Probing DNA Structure with Fluorescent Nucleosides

Etheno-dA is a fluorescent nucleoside which is especially useful in observing the transition between DNA structural types. It is quite base labile and should be deprotected with ammonium hydroxide at room temperature for 24 hours. Alternatively, ultraMild chemistry can be used. 2-Aminopurine and AP-dC (G-Clamp) are also useful fluorescent nucleosides.

Pyrrolo-dC is a fluorescent deoxycytidine analog that is an ideal probe of DNA structure and dynamics.1,2 It base-pairs as a normal dC nucleotide. An oligo fully substituted with pyrrolo-dC has the same Tm as the control dC oligo with the same specificity for dG. Its small size does not perturb the structure of the DNA helix and it is well tolerated by a number of DNA and RNA polymerases. It is highly fluorescent and its excitation and emission are well to the red of most fluorescent nucleotide analogs, which eliminates or reduces background fluorescence from proteins.
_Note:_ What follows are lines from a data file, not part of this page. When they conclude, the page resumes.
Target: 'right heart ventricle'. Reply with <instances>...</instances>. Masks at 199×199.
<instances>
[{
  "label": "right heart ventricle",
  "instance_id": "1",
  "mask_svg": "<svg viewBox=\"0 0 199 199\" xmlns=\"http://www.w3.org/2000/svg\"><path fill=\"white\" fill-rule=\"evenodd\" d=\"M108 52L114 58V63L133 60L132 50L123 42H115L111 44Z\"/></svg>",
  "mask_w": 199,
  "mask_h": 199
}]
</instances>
Pyrrolo-dCTP has potential uses in biological assay development.

By attaching pyrene or perylene to the 5 position of deoxyuridine through a triple bond, the fluorophore is electronically coupled to the deoxyuridine base. This electronic coupling of the base and the fluorophore makes the fluorescence sensitive to the base pairing of the dU portion of the molecule, allowing the discrimination between perfect and one base mismatched targets.
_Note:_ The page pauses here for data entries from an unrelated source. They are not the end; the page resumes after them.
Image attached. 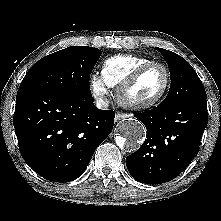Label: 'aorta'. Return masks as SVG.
Here are the masks:
<instances>
[{
  "instance_id": "762f6f07",
  "label": "aorta",
  "mask_w": 221,
  "mask_h": 221,
  "mask_svg": "<svg viewBox=\"0 0 221 221\" xmlns=\"http://www.w3.org/2000/svg\"><path fill=\"white\" fill-rule=\"evenodd\" d=\"M120 134L116 137V143L129 153L137 151L140 143L146 136L143 124L135 119H126L119 125Z\"/></svg>"
}]
</instances>
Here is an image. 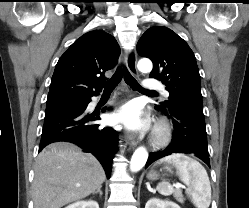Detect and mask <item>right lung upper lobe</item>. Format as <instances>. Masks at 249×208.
Returning a JSON list of instances; mask_svg holds the SVG:
<instances>
[{"label":"right lung upper lobe","instance_id":"cb5924a9","mask_svg":"<svg viewBox=\"0 0 249 208\" xmlns=\"http://www.w3.org/2000/svg\"><path fill=\"white\" fill-rule=\"evenodd\" d=\"M120 54L115 38L93 30L78 38L60 57L52 76L47 105L80 101L98 95Z\"/></svg>","mask_w":249,"mask_h":208}]
</instances>
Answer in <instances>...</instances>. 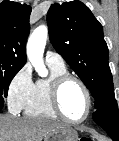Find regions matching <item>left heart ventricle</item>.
Returning a JSON list of instances; mask_svg holds the SVG:
<instances>
[{
    "label": "left heart ventricle",
    "mask_w": 119,
    "mask_h": 141,
    "mask_svg": "<svg viewBox=\"0 0 119 141\" xmlns=\"http://www.w3.org/2000/svg\"><path fill=\"white\" fill-rule=\"evenodd\" d=\"M61 108L71 119H80L86 112L87 101L82 88L73 81L68 82L60 95Z\"/></svg>",
    "instance_id": "left-heart-ventricle-1"
}]
</instances>
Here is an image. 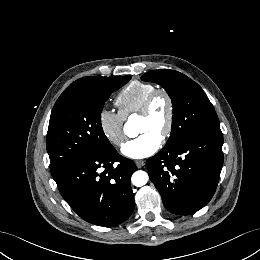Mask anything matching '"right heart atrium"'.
<instances>
[{"label": "right heart atrium", "instance_id": "d8ad5b80", "mask_svg": "<svg viewBox=\"0 0 260 260\" xmlns=\"http://www.w3.org/2000/svg\"><path fill=\"white\" fill-rule=\"evenodd\" d=\"M98 124L102 134L112 145H122L125 140L124 118L119 112L102 108L98 114Z\"/></svg>", "mask_w": 260, "mask_h": 260}]
</instances>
The tricyclic fluorescent nucleoside analogues, 1,3-diaza-2-oxophenothiazine, tC, and 1,3-diaza-2-oxophenoxazine, tCo, are deoxycytidine analogs that have been shown to base pair faithfully with dG with virtually no disruption of the normal duplex structure.3-5 This means that the stability of the DNA duplex is not compromised as compared to the control regardless of DNA sequence. The fluorescence quantum yield of tC is essentially unchanged between single stranded and double stranded DNA - 0.21 for single stranded DNA and 0.19 for duplex DNA. Also, the fluorescence characteristics of tC are not sensitive to neighboring base combinations. tCO has been shown to be the brightest fluorescent nucleoside analogue in duplex context reported so far and even retains the majority of its fluorescence when surrounded by guanine residues. Indeed, tCO has been reported to be 25-50 times brighter than 2-aminopurine.
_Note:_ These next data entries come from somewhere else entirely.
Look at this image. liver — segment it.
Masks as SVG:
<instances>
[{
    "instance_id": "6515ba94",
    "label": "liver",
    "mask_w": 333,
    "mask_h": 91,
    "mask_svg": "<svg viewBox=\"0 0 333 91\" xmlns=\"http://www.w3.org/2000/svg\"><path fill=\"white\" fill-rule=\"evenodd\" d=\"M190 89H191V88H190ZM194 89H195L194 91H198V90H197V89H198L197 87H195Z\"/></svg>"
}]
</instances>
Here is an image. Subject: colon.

The base analogue tCnitro is a FRET-acceptor together with tCO (or tC) as the donor molecule. This constitutes the first ever description of a nucleobase FRET-pair. This novel FRET-pair provides a unique tool for investigations of nucleic acid containing systems. tCnitro is virtually non-fluorescent under normal conditions.

References

1. D.A. Berry, et al., Tetrahedron Lett, 2004, 45, 2457-2461.

2. The Glen Report, 2007, 19, 8-9.

3. P. Sandin, et al., Nucleic Acids Res., 2008, 36, 157-167.

4. P. Sandin, et al., Nucleic Acids Res., 2005, 33, 5019-5025.

5. K.C. Engman, et al., Nucleic Acids Res., 2004, 32, 5087-5095.